§ **What you are asked to do**:
Copy each line of the records below character for character, leaving out the pictures.

Items from a data source
.....

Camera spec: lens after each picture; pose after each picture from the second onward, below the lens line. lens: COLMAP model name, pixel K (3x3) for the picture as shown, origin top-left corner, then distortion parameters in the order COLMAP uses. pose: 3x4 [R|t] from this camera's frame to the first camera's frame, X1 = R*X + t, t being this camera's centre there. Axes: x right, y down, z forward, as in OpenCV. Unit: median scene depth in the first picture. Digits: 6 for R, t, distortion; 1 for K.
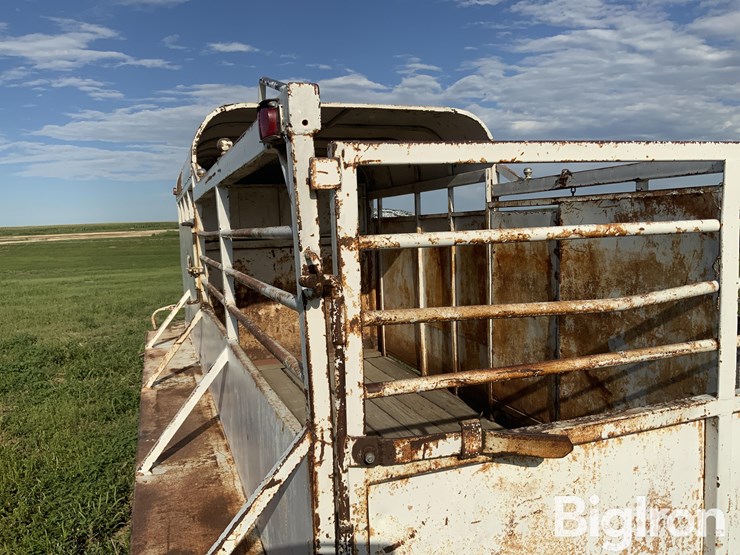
lens RADIAL K [[614.4, 0, 369.7], [0, 614.4, 273.4], [0, 0, 1]] dist [0.075422, -0.143754]
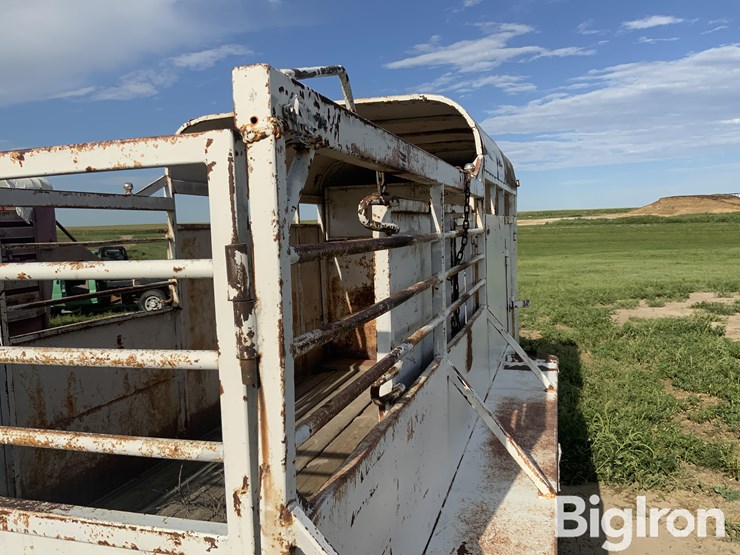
lens RADIAL K [[614.4, 0, 369.7], [0, 614.4, 273.4], [0, 0, 1]] dist [0.075422, -0.143754]
pose [[0.810185, 0.053940, -0.583688, 2.038677], [-0.042668, 0.998542, 0.033053, -0.170726], [0.584620, -0.001874, 0.811305, 0.965954]]
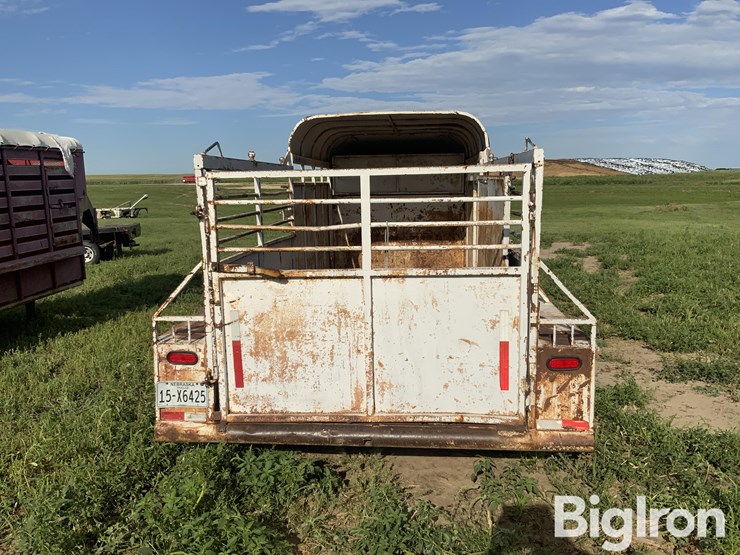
lens RADIAL K [[609.4, 0, 367.9], [0, 609.4, 277.4], [0, 0, 1]] dist [0.123004, -0.193132]
pose [[0.913989, 0.085353, -0.396659, 1.969182], [-0.050525, 0.993956, 0.097458, -0.014053], [0.402580, -0.069035, 0.912778, -1.603805]]
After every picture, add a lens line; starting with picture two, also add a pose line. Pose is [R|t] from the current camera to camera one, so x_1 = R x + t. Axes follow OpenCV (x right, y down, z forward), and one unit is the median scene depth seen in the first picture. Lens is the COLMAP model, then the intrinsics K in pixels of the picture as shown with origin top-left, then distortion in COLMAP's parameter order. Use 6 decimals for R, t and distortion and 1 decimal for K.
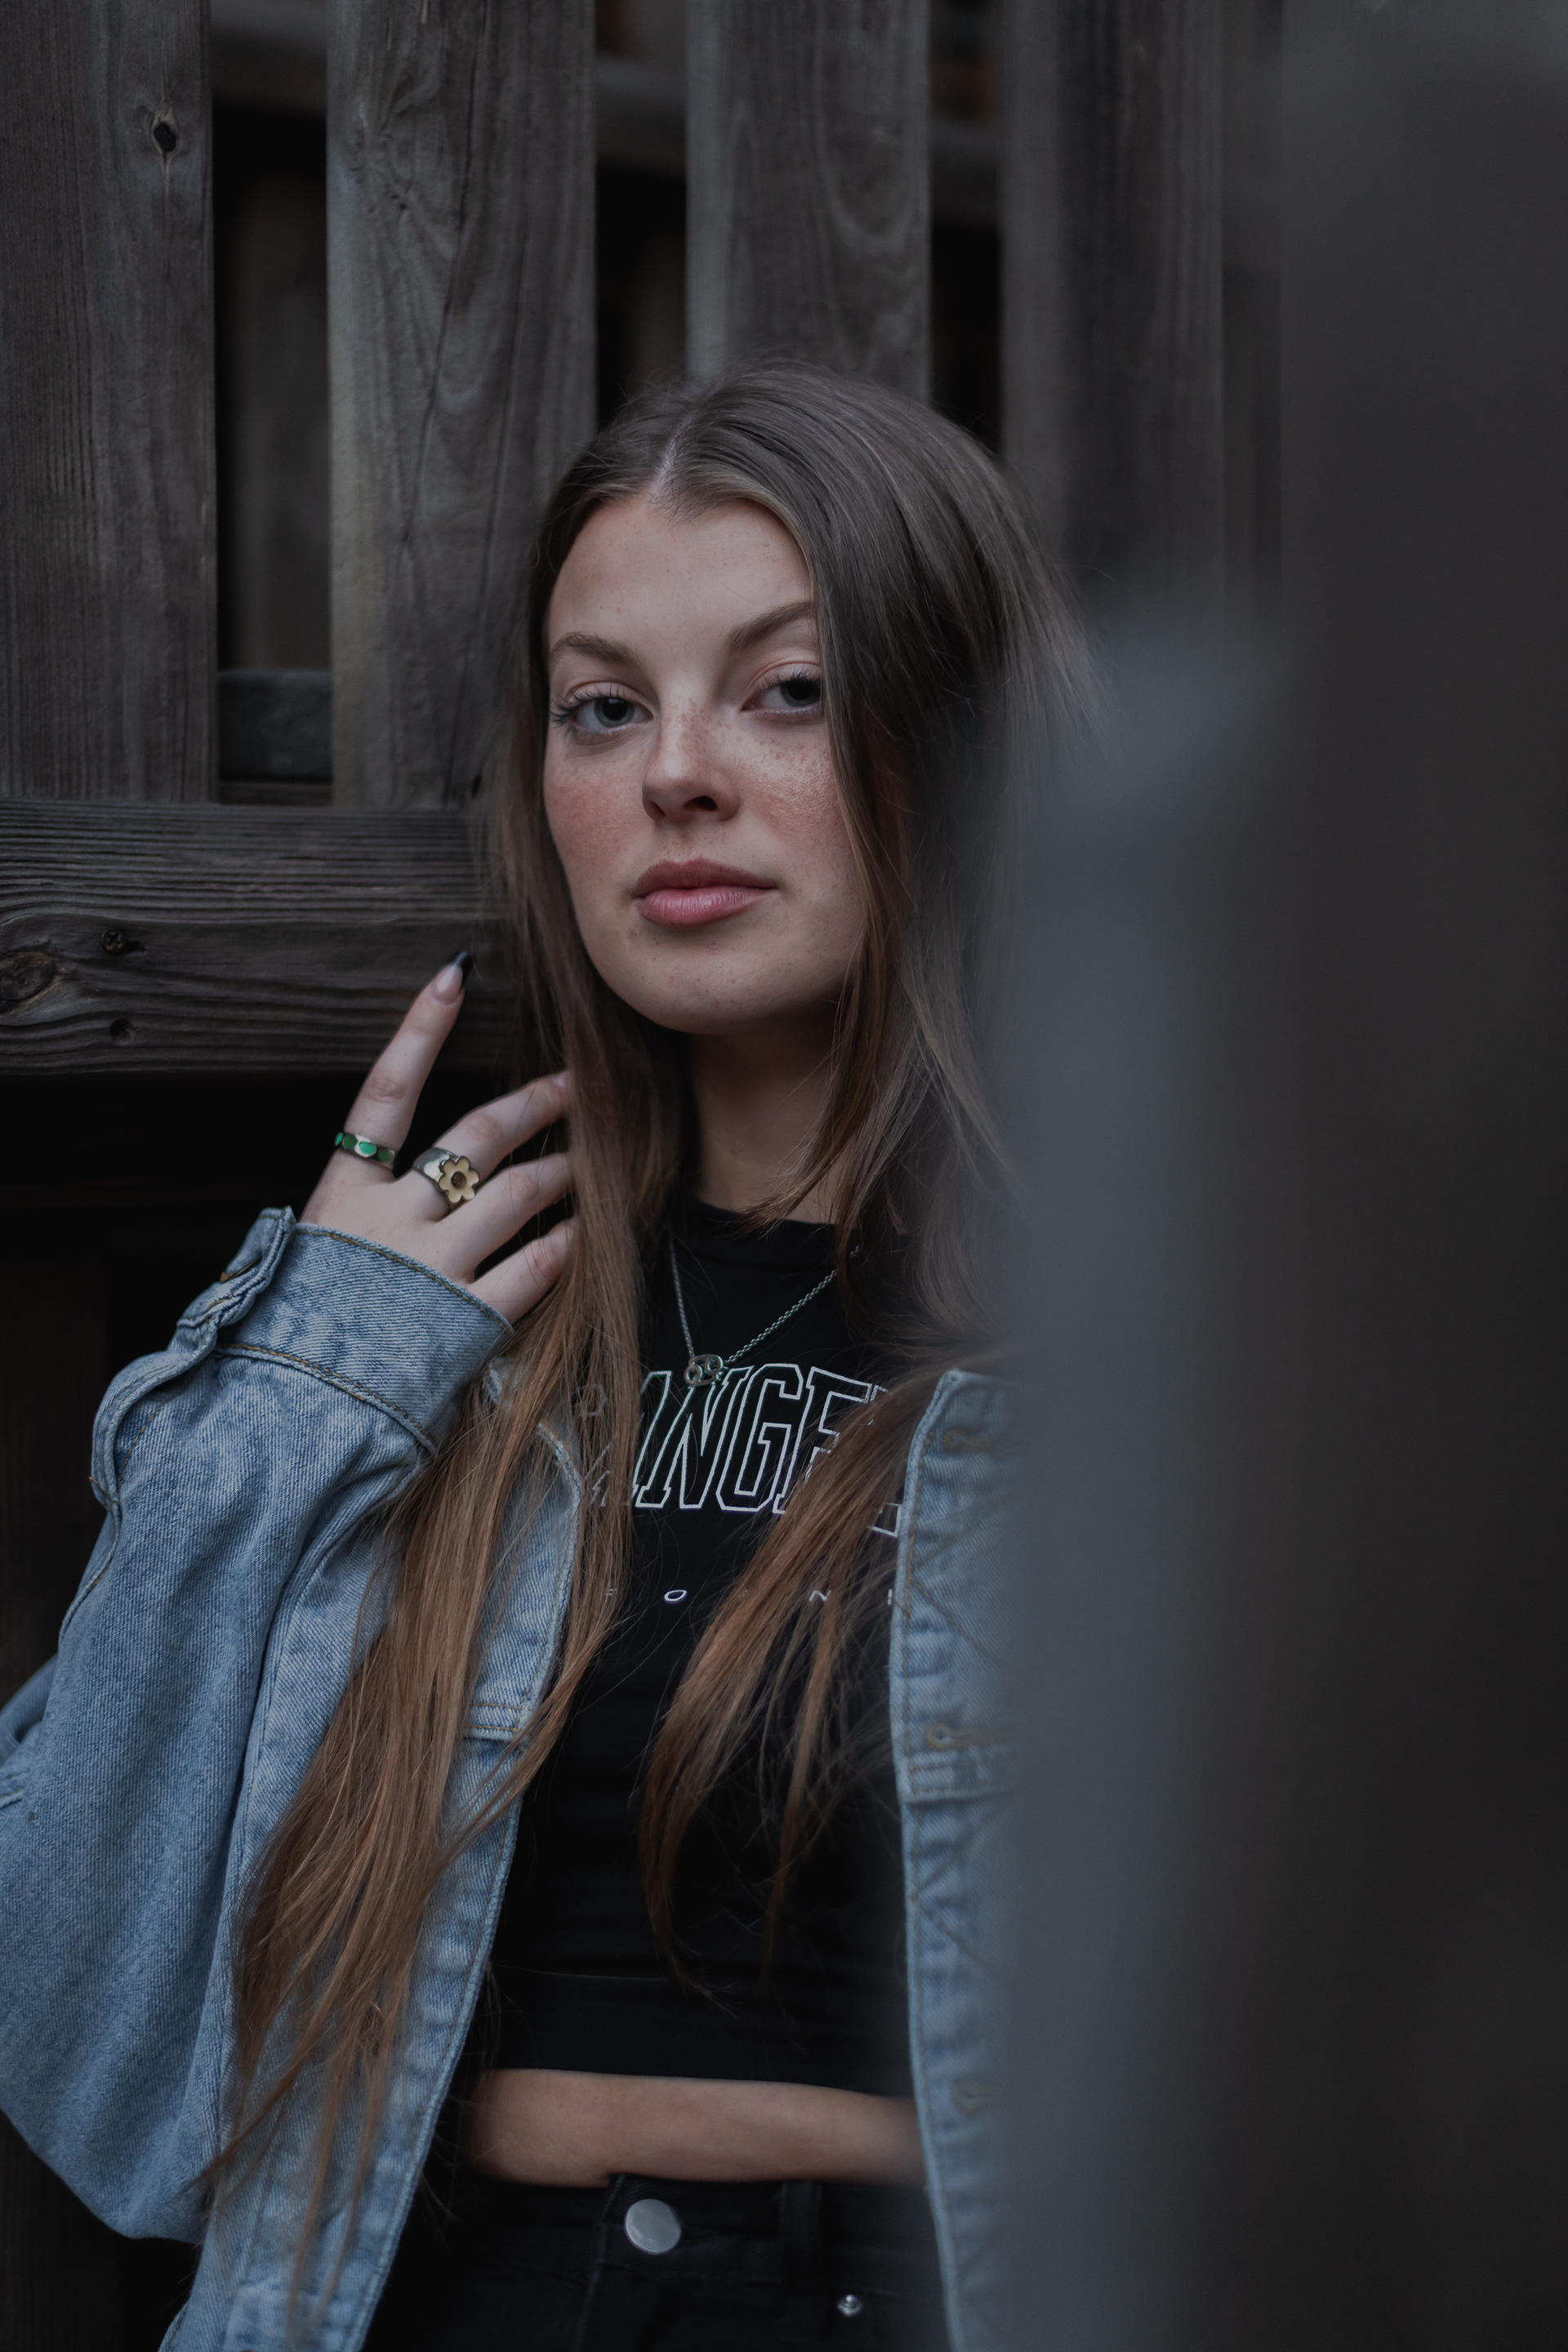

.....

§ **Result**:
Camera spec: lens after each picture; pose after each picture from the second onward, below the lens line. lens: COLMAP model name, pixel K (3x3) for the picture as shown, origin top-left corner, then distortion parameters in the order COLMAP uses. pose: 3x4 [R|t] from this camera's frame to the first camera's frame, X1 = R*X + t, t being this camera's centre there. Axes: x right, y down, z forward, as in OpenCV. Unit: median scene depth in the first picture. Digits: 6 for R, t, distortion; 1 for K.
lens RADIAL K [[614.4, 0, 369.7], [0, 614.4, 273.4], [0, 0, 1]] dist [0.075422, -0.143754]
lens RADIAL K [[614.4, 0, 369.7], [0, 614.4, 273.4], [0, 0, 1]] dist [0.075422, -0.143754]
pose [[0.810185, 0.053940, -0.583688, 2.038677], [-0.042668, 0.998542, 0.033053, -0.170726], [0.584620, -0.001874, 0.811305, 0.965954]]
lens RADIAL K [[609.4, 0, 367.9], [0, 609.4, 277.4], [0, 0, 1]] dist [0.123004, -0.193132]
pose [[0.913989, 0.085353, -0.396659, 1.969182], [-0.050525, 0.993956, 0.097458, -0.014053], [0.402580, -0.069035, 0.912778, -1.603805]]
After every picture, add a lens line; starting with picture two, also add a pose line. Pose is [R|t] from the current camera to camera one, so x_1 = R x + t. Axes follow OpenCV (x right, y down, z forward), and one unit is the median scene depth seen in the first picture. Lens is the COLMAP model, then the intrinsics K in pixels of the picture as shown with origin top-left, then distortion in COLMAP's parameter order. Use 6 decimals for R, t and distortion and 1 decimal for K.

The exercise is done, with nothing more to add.